Fixed to read out all data for buffering in BufferedSocket when Data Frame payload is quite large #80

t2y · 2015-01-25T19:25:16Z

Could you confirm whether accessing www.google.co.uk would occur as below?

My environment is OS X Yosemite 10.10.1 (x86_64) and use MacPorts to install Python 3.4.2.

(hyper)$ python
Python 3.4.2 (default, Nov 23 2014, 23:10:23) 
[GCC 4.2.1 Compatible Apple LLVM 6.0 (clang-600.0.54)] on darwin
Type "help", "copyright", "credits" or "license" for more information.
>>> from hyper import HTTP20Connection
>>> conn = HTTP20Connection('www.google.co.uk')
>>> conn.request('GET', '/')
1
>>> response = conn.getresponse()
Traceback (most recent call last):
  File "<stdin>", line 1, in <module>
  File ".../hyper/http20/connection.py", line 171, in getresponse
    return HTTP20Response(stream.getheaders(), stream)
  File ".../hyper/http20/stream.py", line 293, in getheaders
    self._recv_cb()
  File ".../hyper/http20/connection.py", line 541, in _recv_cb
    self._consume_single_frame()
  File ".../hyper/http20/connection.py", line 483, in _consume_single_frame
    frame, length = Frame.parse_frame_header(header)
  File ".../hyper/http20/frame.py", line 52, in parse_frame_header
    frame = FRAMES[type](stream_id)
KeyError: 97

The buffering issue in BufferedSocket causes this error. In my environment self._sck.recv_into(_buffer) read data only 1135 bytes in spite of _buffer size is 65535 bytes when target length (amt) is 16384 bytes. I'm not sure whether socket.recv() would ensure to read the buffer given length.

$ man 2 recv
     ssize_t
     recv(int socket, void *buffer, size_t length, int flags);

So, I changed to read data from socket until count == 0 (it means no data) or self._bytes_in_buffer == amt.

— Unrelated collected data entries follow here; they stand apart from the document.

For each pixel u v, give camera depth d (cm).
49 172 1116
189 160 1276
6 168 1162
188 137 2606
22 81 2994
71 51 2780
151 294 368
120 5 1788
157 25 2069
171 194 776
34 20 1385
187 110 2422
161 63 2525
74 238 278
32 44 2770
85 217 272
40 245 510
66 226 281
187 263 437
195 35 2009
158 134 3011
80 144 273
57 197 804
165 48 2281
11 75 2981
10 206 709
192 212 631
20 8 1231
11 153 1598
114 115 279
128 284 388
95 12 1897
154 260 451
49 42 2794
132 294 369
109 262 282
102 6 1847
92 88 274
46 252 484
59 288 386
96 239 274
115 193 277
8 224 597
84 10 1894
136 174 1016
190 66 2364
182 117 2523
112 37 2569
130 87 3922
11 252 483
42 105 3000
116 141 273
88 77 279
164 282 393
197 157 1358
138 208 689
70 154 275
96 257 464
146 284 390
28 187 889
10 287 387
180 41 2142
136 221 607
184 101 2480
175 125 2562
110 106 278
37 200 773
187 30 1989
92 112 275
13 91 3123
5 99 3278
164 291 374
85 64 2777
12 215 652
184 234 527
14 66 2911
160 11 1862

Lukasa · 2015-01-25T19:54:53Z

So this is a tricky issue.

recv_into is guaranteed to return as much data as it can into the size of the buffer. What it does not do is block the read until it can fill the buffer. This means that, when you call recv_into the socket layer will copy as much data out of its buffer as it can into the buffer provided.

In the case in question, we have room in the buffer and amt is large, but smaller than the room in the buffer. In principle, therefore, recv_into could copy amt bytes. However, in this specific case the OS layer hasn't received all those bytes yet: it's only received 1135 of them. The rest are still in transit from Google to you.

Because of the way recv_into is written, rather than blocking until all those bytes are received it returns immediately with what it has.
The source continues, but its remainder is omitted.